“How can I not?” His anguished eyes met mine. “I’m a dead man. I’ll never have you. Not now.”
“Don’t talk like that.” My throat thickened again. “You’ll find a way out of this, and then my father will understand—”
“Your father? He’s the least of our worries.” Diego unzipped his hoodie, balled it up, and tossed it on my reading chair. It slipped over the arm onto the floor. “It’s over, Tali—don’t you see?” He strode back and forth, his muscles straining a black t-shirt each time he thrust his hands in his hair. “Even if I found a way out of this, Costa would never forgive a failure of this magnitude.”
“Then there’s nothing keeping us here,” I said, reaching for him. “We have to go.”
He avoided my eyes as if it was easier to pretend I wasn’t here. “They’ll find us, and when they do, they’ll kill us both. I can’t put you in that position.” Finally, he stopped moving and pinched the inside corners of his eyes. “I’m as good as dead. The only peace I can have now is knowing you’re safe.”
My chest stuttered with a panicked breath. Fear crept into every part of my body. I had known it was bad, but seeing Diego come apart in front of me made everything even more real. He’d never expressed anything close to this level of anguish. “We’ll elope,” I said. “Papá will understand how much I love you, and he’ll find a way to stop the Maldonados. He has that power.”
“He doesn’t,” Diego said. “If he did, he would’ve stopped them already because he . . .” His jaw squared as if he were checking his emotions. “He’s in just as much danger as I am.”
No. My heart fell to my feet. I’d lose the two people who meant the most to me in the world. I put my hands over my face. “They’ll kill him too.”
“I’m sorry.” His voice came out strangled. “I’m so sorry, Tali.”
I wanted to sink into a ball on the floor, but that wouldn’t help. As despair weighed on me, I forced myself to hold it together. I picked up his hoodie to fold it over the arm of my chair. “There has to be another way. There must be.”
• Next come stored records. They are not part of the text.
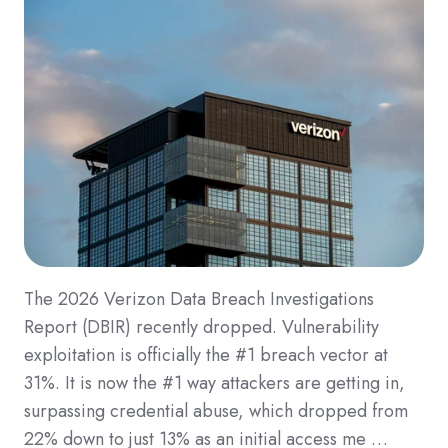
The 2026 Verizon Data Breach Investigations
Report (DBIR) recently dropped. Vulnerability
exploitation is officially the #1 breach vector at
31%. It is now the #1 way attackers are getting in,
surpassing credential abuse, which dropped from
22% down to just 13% as an initial access me …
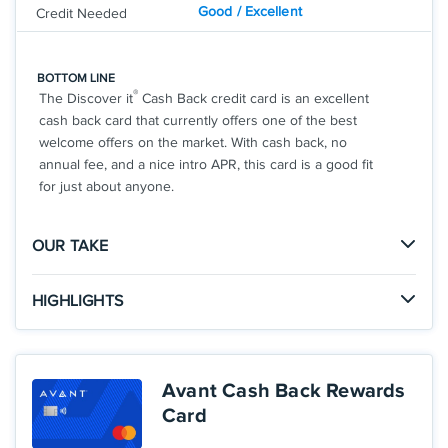
Good / Excellent
Credit Needed
BOTTOM LINE
®
The Discover it
Cash Back credit card is an excellent
cash back card that currently offers one of the best
welcome offers on the market. With cash back, no
annual fee, and a nice intro APR, this card is a good fit
for just about anyone.
OUR TAKE
The Good
HIGHLIGHTS
There is no limit to the amount of cash back you can
Click
to apply online.
earn with the Cashback Match offer, so you could
APPLY NOW
earn a huge welcome offer in your first year.
INTRO OFFER: Unlimited Cashback Match for all
Avant Cash Back Rewards
new cardmembers. Discover will automatically
Card
match all the cash back you’ve earned at the end of
The Not So Good
your first year! There’s no minimum spending or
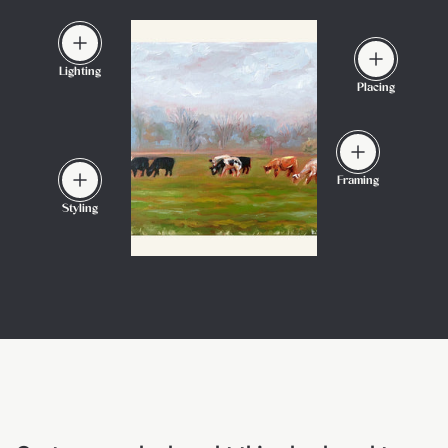
Lighting
Placing
Framing
Styling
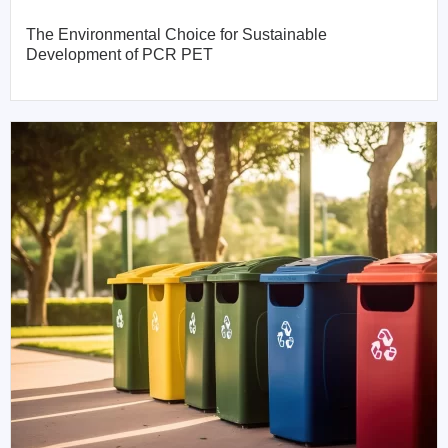
The Environmental Choice for Sustainable
Development of PCR PET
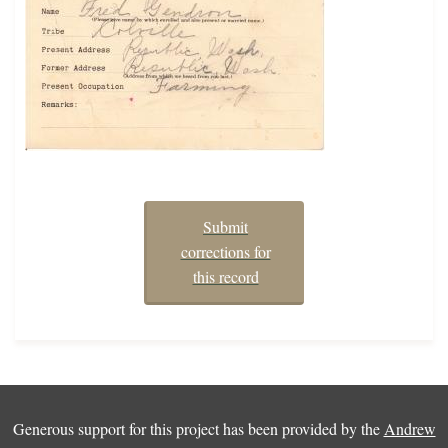
Submit
corrections for
this record
Generous support for this project has been provided by the
Andrew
“There . . .” He hesitated. “There is.”
I glanced up at him, unsure I’d heard him correctly. “What is it?”
“It’s not on the table,” he said. “I won’t involve you in any way.”
Me? I could do something? I didn’t care what it was. I hurried over to take his hands. “If I can help, let me. Please.”
He brought the backs of my hands to his lips. “I don’t deserve you. You should walk away now.”
“You must know I’d die for you if it came to that,” I said firmly.
He swallowed, his eyebrows cinching. “Tali.”
“I would,” I said. “Now tell me what can be done.”
With obvious trepidation, he paused for a breath, seeming to struggle to get the words out. “The Maldonados are too powerful. Nobody who would help us can match them. They don’t fear us—but they could.”
Hope surged in me. There was a way—that was all that mattered. Not all was lost. I would take a sliver of hope over nothing. “How?”
“Neither your family nor mine is strong enough to stand against them alone. But together . . .”
Together. Two families standing as one. United.
“You’ve been part of our cartel longer than you haven’t,” I said. “We already stand together.”
“Not officially.”
To bind our families in a legal sense meant . . .
Marriage.
My heart soared. Relief and joy—and a sense of rebellion—spread through me. They thought they could destroy us, but we’d fight back. My father thought he knew better, but he’d see that keeping us apart wasn’t the answer. Taking Diego’s name was not only a privilege, but now it was my destiny. I could save us—and I’d be getting exactly what I’d always wanted.
“We’d be resurrecting my father’s dream of unifying both families,” Diego explained. “We’d stay in the shipping business but unite with weapons and narcotics. Each cartel would benefit from the others’ infrastructure. Pooling our resources, network, and cash, we’d become a formidable front.”
“Father would forbid it,” I cautioned. “He’d never let us go through with it.”
“Once it was done, he’d be forced to see it was the only way. Our houses, united, expands his empire. He’d control the movement of his own drugs and guns—we’d be untouchable.”
“But where do the drugs and guns come from?” I asked.
“Cristiano.”
My stomach dropped. So it had come to that—making a deal with Hades to get another devil off our back. “But he set all of this in motion. Why would he help us?”
“Because it gives him power. Even more than our parents had. More than your father has. More than the Maldonados.” He closed his hands over mine, pressing my palms together as if we were both in prayer. “That was his goal all along, and this is the fastest way to get it. He gains more than he did as Costa’s partner—the protection of family. He knows what it means to bear the Cruz-de la Rosa name.”